You are also free to include older reversing tools such as HIEW and W32DAsm if you so wish.

Most of the tools listed are for free and you can skip some of the commercial tools if you do not have them yet. The alternatives are already discussed in the previous chapter.

Set the %PATH% environment variable by copying the full image paths of the binary folder for the Sysinternals folder and the installed tool directories of OllyDbg, IDA Pro, Buster Sandbox, and the editors. This is so that CMD.EXE can be invoked and the executable names can be typed in to launch the applications. You can also create Windows shortcuts on the desktop or pin them to Start menu items.

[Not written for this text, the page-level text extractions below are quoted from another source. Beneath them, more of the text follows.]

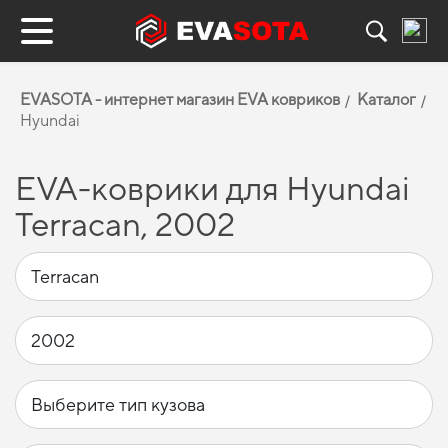
EVASOTA - интернет магазин EVA ковриков
Каталог
Hyundai
EVA-коврики для Hyundai
Terracan, 2002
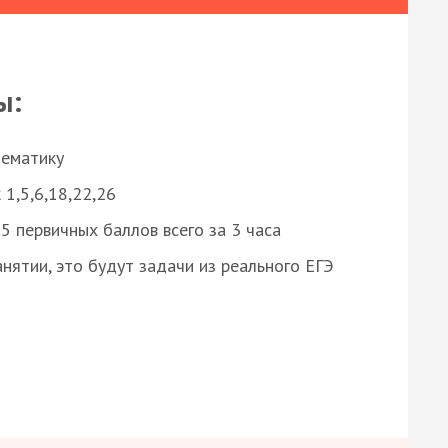
ы:
нематику
 1,5,6,18,22,26
 первичных баллов всего за 3 часа
нятии, это будут задачи из реального ЕГЭ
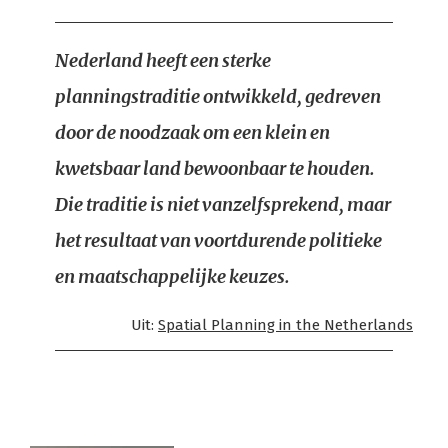
Nederland heeft een sterke
planningstraditie ontwikkeld, gedreven
door de noodzaak om een klein en
kwetsbaar land bewoonbaar te houden.
Die traditie is niet vanzelfsprekend, maar
het resultaat van voortdurende politieke
en maatschappelijke keuzes.
Uit:
Spatial Planning in the Netherlands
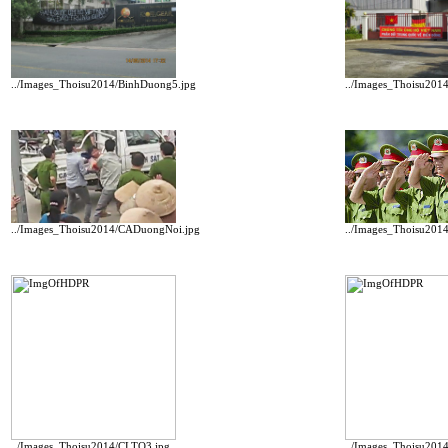
../Images_Thoisu2014/BinhDuong5.jpg
../Images_Thoisu201
../Images_Thoisu2014/CADuongNoi.jpg
../Images_Thoisu201
../Images_Thoisu2014/CLTQ3.jpg
../Images_Thoisu201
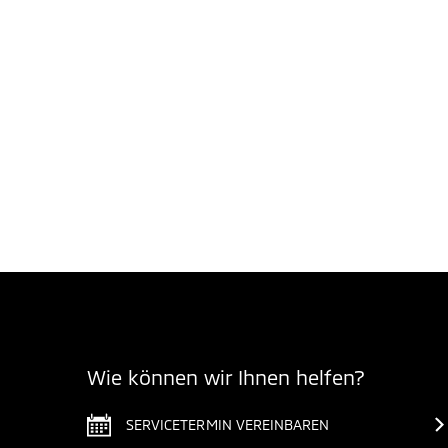
Wie können wir Ihnen helfen?
SERVICETERMIN VEREINBAREN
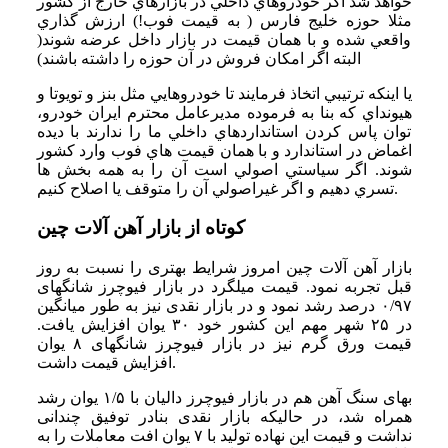
خواهد شد اگر خودروهاي داخلي در بازارهاي خارج از كشور
مثلا حوزه خليج فارس ( به قيمت فوب!) ارزش گذاري
واقعي شده و با همان قيمت در بازار داخل عرضه شوند(
البته اگر امكان فروش در آن حوزه را داشته باشند)
يا اينكه ترتيبي اتخاذ فرمايند تا خودروهايي مثل بنز و تويوتا و
هيونداي كه بنا به فرموده مديرعامل محترم ايران خودرو،
توان پاس كردن استانداردهاي داخلي ما را ندارند با ديده
اغماض در استاندارد و با همان قيمت هاي فوب وارد كشور
شوند. اگر سياستي اصولي است آن را به همه بخش ها
تسري دهيم و اگر غيراصولي آن را متوقف يا اصلاح كنيم.
کوتاه از بازار آهن آلات چین
بازار آهن آلات چین امروز شرایط بهتری را نسبت به روز
قبل تجربه نمود. قیمت میلگرد در بازار فیوچرز شانگهای
۰/۹۷ درصد رشد نمود و در بازار نقدی نیز به طور میانگین
در ۲۵ شهر مهم این کشور خود ۳۰ یوان افزایش یافت.
قیمت ورق گرم نیز در بازار فیوچرز شانگهای ۸ یوان
افزایش قیمت داشت.
بهای سنگ آهن هم در بازار فیوچرز دالیان با ۱/۵ یوان رشد
همراه شد، در حالیکه بازار نقدی بنادر توفیق چندانی
نداشت و قیمت این نهاده تولید با ۷ یوان افت معاملات را به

You will be using OllyDbg 1.10 for this session, though much of the above can be done in IDA Pro using Windbg or Bochs debuggers as the tools of choice. Using these debuggers can be chosen from the Debug | Switch Debugger menu items in IDA Pro. IDA Pro will automatically find Bochs and Windbg. Only the x86 version of Windbg and older version of Bochs work with latest versions of IDA Pro. We will explore emulation and other techniques in later chapters. BSA Sandbox can be configured as per the help file in the BSA installation and will consist of appending a few lines regarding the location of BSA files and other options into the Sandboxie config file. Please read the friggin' manual (RTFM) for each of the tools, which, for some reason, is one of the most violated principles with any new tool installation.

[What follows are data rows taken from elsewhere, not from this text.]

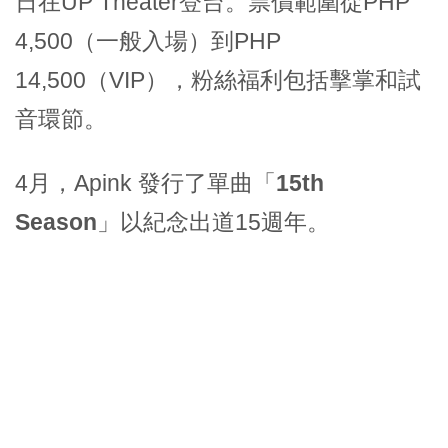
日在UP Theater登台。票價範圍從PHP
4,500（一般入場）到PHP
14,500（VIP），粉絲福利包括擊掌和試
音環節。
4月，Apink 發行了單曲「
15th
Season
」以紀念出道15週年。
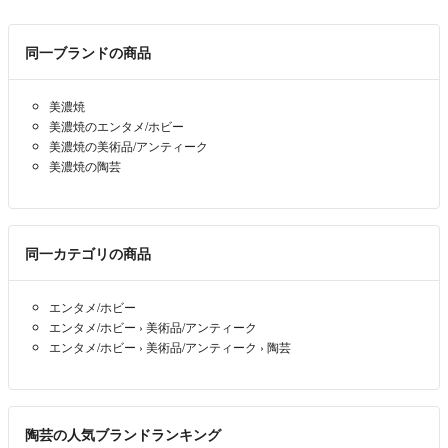
同一ブランドの商品
美濃焼
美濃焼のエンタメ/ホビー
美濃焼の美術品/アンティーク
美濃焼の陶芸
同一カテゴリの商品
エンタメ/ホビー
エンタメ/ホビー
›
美術品/アンティーク
エンタメ/ホビー
›
美術品/アンティーク
›
陶芸
陶芸の人気ブランドランキング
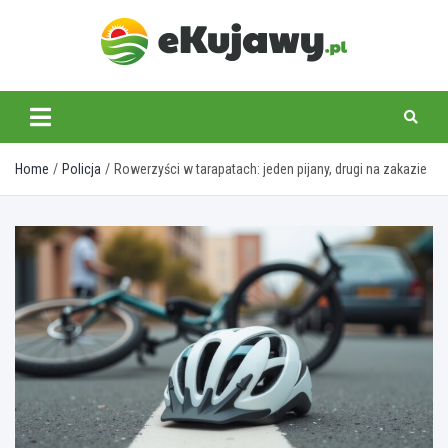
Skip
to
content
ekujawy.pl
Home
Policja
Rowerzyści w tarapatach: jeden pijany, drugi na zakazie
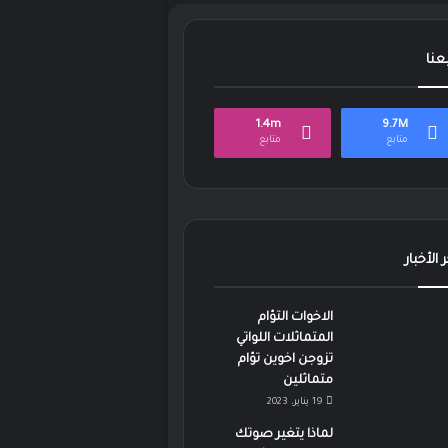
بعنا
1.4m
9.7M
متابع
متابع
 الأخبار
الاخوات التؤام
المتماثلات اللواتي
تزوجن اخوين تؤام
متماثلين
19 يناير، 2023
لماذا يتغير صوتك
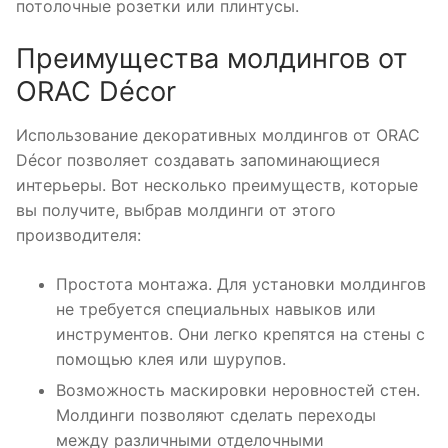
потолочные розетки или плинтусы.
Преимущества молдингов от
ORAC Décor
Использование декоративных молдингов от ORAC
Décor позволяет создавать запоминающиеся
интерьеры. Вот несколько преимуществ, которые
вы получите, выбрав молдинги от этого
производителя:
Простота монтажа. Для установки молдингов
не требуется специальных навыков или
инструментов. Они легко крепятся на стены с
помощью клея или шурупов.
Возможность маскировки неровностей стен.
Молдинги позволяют сделать переходы
между различными отделочными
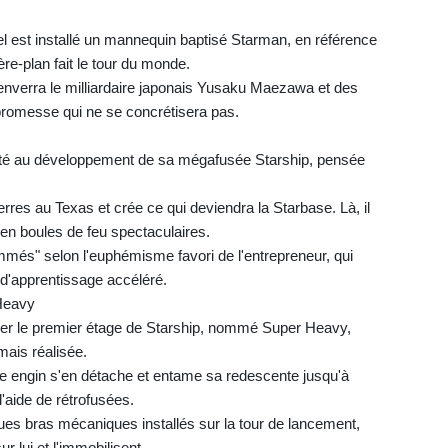
el est installé un mannequin baptisé Starman, en référence
ère-plan fait le tour du monde.
nverra le milliardaire japonais Yusaku Maezawa et des
 promesse qui ne se concrétisera pas.
iorité au développement de sa mégafusée Starship, pensée
erres au Texas et crée ce qui deviendra la Starbase. Là, il
en boules de feu spectaculaires.
és" selon l'euphémisme favori de l'entrepreneur, qui
d'apprentissage accéléré.
 Heavy
rer le premier étage de Starship, nommé Super Heavy,
mais réalisée.
se engin s'en détache et entame sa redescente jusqu'à
l'aide de rétrofusées.
ques bras mécaniques installés sur la tour de lancement,
 lui et l'immobilisent.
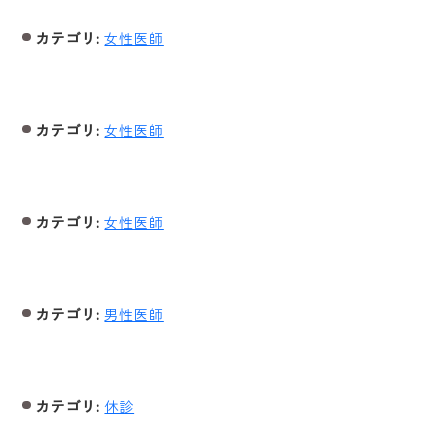
カテゴリ:
女性医師
よくある質問
アクセス・診療時間
カテゴリ:
女性医師
採用情報
カテゴリ:
女性医師
カテゴリ:
男性医師
カテゴリ:
休診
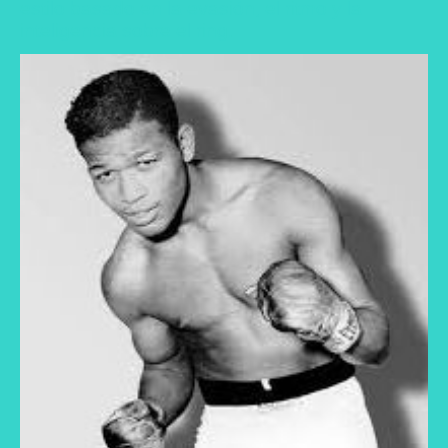
estilo basado en la evasión, el ritmo y la
inteligencia sobre el ring.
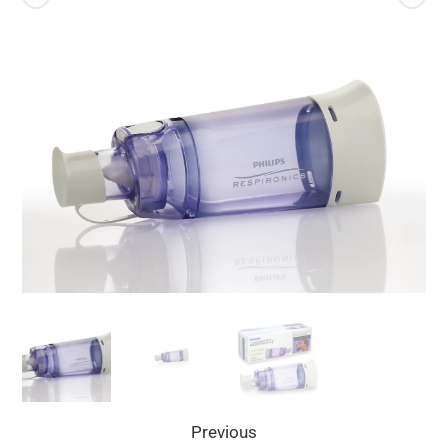
Previous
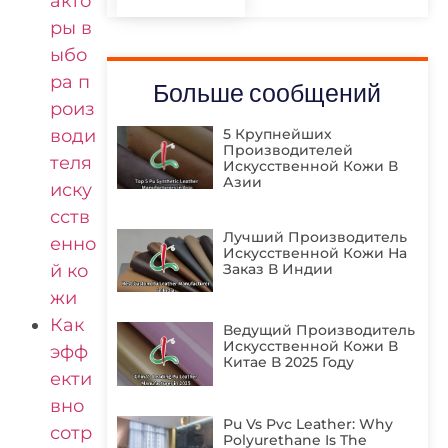
акто
ры в
ыбо
ра п
Больше сообщений
роиз
води
5 Крупнейших
Производителей
теля
Искусственной Кожи В
Азии
иску
сств
Лучший Производитель
енно
Искусственной Кожи На
й ко
Заказ В Индии
жи
Как
Ведущий Производитель
Искусственной Кожи В
эфф
Китае В 2025 Году
екти
вно
Pu Vs Pvc Leather: Why
сотр
Polyurethane Is The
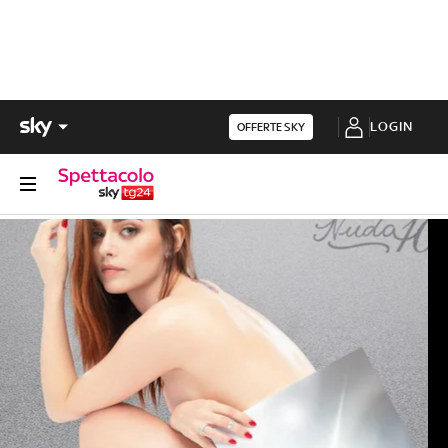
LOGIN
OFFERTE SKY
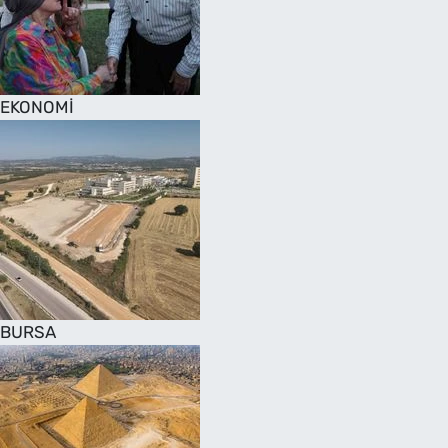
SAĞLIK
TV REHBERİ
EKONOMİ
BURSA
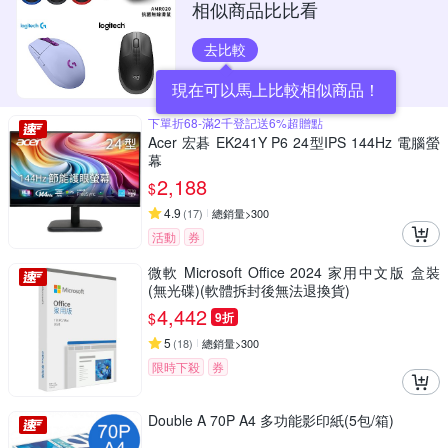
相似商品比比看
去比較
現在可以馬上比較相似商品！
下單折68-滿2千登記送6%超贈點
Acer 宏碁 EK241Y P6 24型IPS 144Hz 電腦螢
幕
2,188
$
4.9
(
17
)
總銷量>300
活動
券
微軟 Microsoft Office 2024 家用中文版 盒裝
(無光碟)(軟體拆封後無法退換貨)
4,442
$
9折
5
(
18
)
總銷量>300
限時下殺
券
Double A 70P A4 多功能影印紙(5包/箱)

A general rule of thumb in malware analysis—be skeptical of everything just as in a real life investigation, everybody is a suspect until proven otherwise and keep testing hypotheses and draw inferences. The process of elimination and due diligence always pays in the end.

To paraphrase Mark Twain:

As a prerequisite, get acquainted with underground cracking concepts such as code caves, serial fishing, imports table reconstruction, PE header rebuilding, memory dumps, patching, memory trainers, basic encryption analysis and decryption, keygenning, keyfiles construction, writing binary format parsers, basic debuggers, developing tools/utilities, and other basic reverse engineering concepts, so that malware analysis will not stump you. Hardware dongles and other DRM-based protectors are fine specimens to push your skills to the limit and most malware (In The Wild (ITW)) does not employ such commercial tactics (yet ... but, of course, bootkits and other manufactured in-hardware malware by agencies in question sort of come creepily close). But that leaves other things to focus on such as signature creation, packet trace analysis, high-level analysis tools, and detection research and development (development of custom disassembler engines, unpacker frameworks, decompilers, sandboxes, and visualization tools among others), which can be very demanding and interesting at the same time. Another tip regarding analyses using tools is to be judicious of their use (especially first timers). While learning the ropes, you are free to experiment with everything and even after for that matter, but there is no rule that says you have to use every tool in the arsenal at every analysis just to feel complete about it (everything and the proverbial kitchen sink). If you have done an end-to-end analysis and you feel that a specific tool can help evaluate something better, then by all means go for it, but not just for the sake of it (like a doctor prescribing every medicine available for a particular disease—"let's see which one works!"). There is a difference, and as time passes with study and experience, you will learn to streamline your toolkit and implement them as required. There is no step-by-step guide to malware analysis as every case is different though the overall approach and the tools can be learnt very effectively.